* [Исходный текст]
----

Истинная трагедия Троцкого заключалась не в его личных мучениях, а в обнаружившейся несостоятельности его интеллектуальных построений, более того, в той ограниченности, которая помешала ему это понять. «Классический марксизм» был осуществлен на практике кошмарной действительностью большевизма, из чего следует, что в «чистой» своей форме он не мог помочь Троцкому ни влиять на событиями в конечном счете понять их. «Завоевания Октября» оказались сокрушительным ударом по обедненному марксизмом мышлению Троцкого.

Учредительный конгресс Четвертого Интернационала открылся 3 сентября 1938 года. Троцкий потратил на его подготовку все лето. Он написал и проект программы, и ряд резолюций.

Конгресс вылился просто во встречу 28 последователей Троцкого, представителей организаций в одиннадцати странах. Они собрались в доме Альфреда Росмера невдалеке от Парижа. Совсем недавно погибли Седов и два секретаря Троцкого, Рудольф Клемент и Эрвин Вольф, убитые в 1936 году в Испании агентами НКВД. В этой атмосфере убийств и шпионажа целесообразно было ограничиться лишь одним полноценным заседанием. Конференция продолжалась с утра до вечера без перерыва. Никто из посторонних не был допущен. «Русская секция» Четвертого Интернационала была «достойно представлена» — Зборовским. Среди немногих посторонних лиц, присутствовавших на заседании, была переводчица Сильвия Агелоф, молодая женщина из Нью-Йорка. Она появилась в Париже незадолго до конгресса и познакомилась там с человеком по имени Жак Морнар, который ожидал ее за дверями комнаты, где проходило заседание.

Председательствовал на конгрессе Макс Шахтман; были прослушаны доклады Троцкого и приняты подготовленные им резолюции.

«Доклад об успехах», сделанный Пьером Невилем, ясно показал всю пустоту предприятия. За громким набором названий — Исполнительный комитет, Международное бюро, Секретариат — практически ничего не стояло. Преследования агентов НКВД усугубили неспособность Движения расти. Количество членов в «национальных» группах было смехотворно малым.

----

* [Предоставленные объекты]
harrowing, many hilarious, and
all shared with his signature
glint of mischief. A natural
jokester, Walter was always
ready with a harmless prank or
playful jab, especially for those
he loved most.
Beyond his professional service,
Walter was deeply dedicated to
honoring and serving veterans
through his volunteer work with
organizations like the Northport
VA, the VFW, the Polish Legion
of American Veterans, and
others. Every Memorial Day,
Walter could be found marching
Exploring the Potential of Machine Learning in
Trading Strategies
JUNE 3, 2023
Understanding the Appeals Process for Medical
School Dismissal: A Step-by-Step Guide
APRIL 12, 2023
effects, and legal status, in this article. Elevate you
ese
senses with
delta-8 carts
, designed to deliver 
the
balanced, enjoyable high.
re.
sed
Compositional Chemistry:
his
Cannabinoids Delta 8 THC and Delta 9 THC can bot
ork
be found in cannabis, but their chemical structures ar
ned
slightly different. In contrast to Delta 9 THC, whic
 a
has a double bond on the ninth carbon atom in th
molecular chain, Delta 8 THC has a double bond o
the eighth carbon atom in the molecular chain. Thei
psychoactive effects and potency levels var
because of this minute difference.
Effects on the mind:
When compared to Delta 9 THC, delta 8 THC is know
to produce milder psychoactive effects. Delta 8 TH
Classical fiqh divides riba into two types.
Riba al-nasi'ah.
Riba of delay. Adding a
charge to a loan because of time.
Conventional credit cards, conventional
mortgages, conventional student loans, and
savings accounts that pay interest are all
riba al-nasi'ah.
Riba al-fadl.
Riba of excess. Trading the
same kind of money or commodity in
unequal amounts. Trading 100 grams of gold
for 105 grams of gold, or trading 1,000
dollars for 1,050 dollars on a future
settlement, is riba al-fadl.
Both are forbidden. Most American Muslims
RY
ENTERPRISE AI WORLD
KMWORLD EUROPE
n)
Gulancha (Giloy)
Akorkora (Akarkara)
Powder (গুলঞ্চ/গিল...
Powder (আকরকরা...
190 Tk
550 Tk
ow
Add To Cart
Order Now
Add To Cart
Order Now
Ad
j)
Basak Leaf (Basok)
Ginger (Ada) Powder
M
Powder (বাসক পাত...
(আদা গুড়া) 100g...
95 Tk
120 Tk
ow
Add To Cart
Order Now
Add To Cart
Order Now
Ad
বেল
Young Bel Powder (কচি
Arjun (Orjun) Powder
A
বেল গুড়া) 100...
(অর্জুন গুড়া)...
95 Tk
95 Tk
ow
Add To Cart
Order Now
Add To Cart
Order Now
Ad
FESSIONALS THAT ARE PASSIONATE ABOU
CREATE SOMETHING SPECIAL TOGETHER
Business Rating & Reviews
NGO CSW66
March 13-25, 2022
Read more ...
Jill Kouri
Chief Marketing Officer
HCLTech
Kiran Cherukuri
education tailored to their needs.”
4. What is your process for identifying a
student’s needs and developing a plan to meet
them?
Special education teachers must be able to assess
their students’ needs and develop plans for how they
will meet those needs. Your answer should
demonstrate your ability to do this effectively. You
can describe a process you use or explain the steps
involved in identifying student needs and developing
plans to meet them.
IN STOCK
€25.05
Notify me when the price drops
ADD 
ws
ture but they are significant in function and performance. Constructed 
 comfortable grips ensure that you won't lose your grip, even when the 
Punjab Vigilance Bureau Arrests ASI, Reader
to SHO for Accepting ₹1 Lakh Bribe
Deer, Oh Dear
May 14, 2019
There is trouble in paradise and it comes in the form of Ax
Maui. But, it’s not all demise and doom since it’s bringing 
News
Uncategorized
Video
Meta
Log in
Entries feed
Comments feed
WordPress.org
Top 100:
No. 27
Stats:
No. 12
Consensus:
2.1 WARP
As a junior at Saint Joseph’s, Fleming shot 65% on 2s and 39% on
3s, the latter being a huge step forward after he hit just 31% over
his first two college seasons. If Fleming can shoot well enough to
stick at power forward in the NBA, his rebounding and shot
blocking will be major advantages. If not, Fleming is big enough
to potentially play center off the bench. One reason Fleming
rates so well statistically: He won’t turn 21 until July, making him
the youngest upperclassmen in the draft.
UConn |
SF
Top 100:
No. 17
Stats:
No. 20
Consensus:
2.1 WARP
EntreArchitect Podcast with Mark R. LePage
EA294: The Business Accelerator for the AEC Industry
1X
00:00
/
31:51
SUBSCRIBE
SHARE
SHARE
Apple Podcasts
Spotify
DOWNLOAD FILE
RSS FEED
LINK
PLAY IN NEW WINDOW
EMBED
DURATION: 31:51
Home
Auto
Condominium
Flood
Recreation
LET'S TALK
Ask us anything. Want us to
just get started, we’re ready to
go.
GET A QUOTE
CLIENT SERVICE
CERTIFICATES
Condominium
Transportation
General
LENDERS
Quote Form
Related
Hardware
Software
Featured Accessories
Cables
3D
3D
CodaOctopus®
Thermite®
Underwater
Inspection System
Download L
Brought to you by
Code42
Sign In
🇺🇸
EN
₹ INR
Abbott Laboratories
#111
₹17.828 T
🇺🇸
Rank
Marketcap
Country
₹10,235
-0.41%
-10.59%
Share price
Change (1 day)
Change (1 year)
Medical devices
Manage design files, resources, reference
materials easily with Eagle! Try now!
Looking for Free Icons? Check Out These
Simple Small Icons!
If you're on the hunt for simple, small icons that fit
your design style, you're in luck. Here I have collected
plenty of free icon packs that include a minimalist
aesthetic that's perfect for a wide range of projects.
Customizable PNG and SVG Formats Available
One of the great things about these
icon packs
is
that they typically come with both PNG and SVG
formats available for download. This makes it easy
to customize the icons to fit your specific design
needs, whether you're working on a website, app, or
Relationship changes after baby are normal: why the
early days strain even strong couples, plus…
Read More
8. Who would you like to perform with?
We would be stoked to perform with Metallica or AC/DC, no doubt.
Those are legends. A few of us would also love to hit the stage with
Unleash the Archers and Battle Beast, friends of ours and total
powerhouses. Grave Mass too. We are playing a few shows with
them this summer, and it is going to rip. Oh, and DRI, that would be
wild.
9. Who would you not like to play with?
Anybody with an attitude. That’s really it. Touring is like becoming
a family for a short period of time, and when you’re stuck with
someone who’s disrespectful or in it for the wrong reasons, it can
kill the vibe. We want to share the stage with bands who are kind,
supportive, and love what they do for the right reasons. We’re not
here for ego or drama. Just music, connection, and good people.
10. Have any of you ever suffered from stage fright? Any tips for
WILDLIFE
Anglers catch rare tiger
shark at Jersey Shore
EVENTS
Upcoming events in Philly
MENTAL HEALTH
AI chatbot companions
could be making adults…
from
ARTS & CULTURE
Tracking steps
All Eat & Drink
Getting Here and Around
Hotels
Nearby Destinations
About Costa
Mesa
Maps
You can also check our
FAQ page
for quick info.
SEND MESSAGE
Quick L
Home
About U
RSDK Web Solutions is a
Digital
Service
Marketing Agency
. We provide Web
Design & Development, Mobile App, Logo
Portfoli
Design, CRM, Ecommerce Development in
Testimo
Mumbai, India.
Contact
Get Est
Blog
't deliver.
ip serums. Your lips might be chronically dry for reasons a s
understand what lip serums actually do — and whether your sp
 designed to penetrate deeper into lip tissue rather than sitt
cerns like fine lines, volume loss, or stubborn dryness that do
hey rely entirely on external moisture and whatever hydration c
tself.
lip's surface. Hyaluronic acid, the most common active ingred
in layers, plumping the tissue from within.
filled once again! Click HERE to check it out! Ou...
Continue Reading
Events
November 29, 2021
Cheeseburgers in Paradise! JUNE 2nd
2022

----

* [Задание]
Ответьте на вопросы по исходному тексту.
1. Какого числа открылся учредительный конгресс Четвертого Интернационала?
2. В чьем доме собрались участники конгресса?
3. Кто председательствовал на конгрессе?

* [Ваше решение]
1. Конгресс открылся 3 сентября 1938 года.
2. Участники собрались в доме Альфреда Росмера невдалеке от Парижа.
3. На конгрессе председательствовал Макс Шахтман.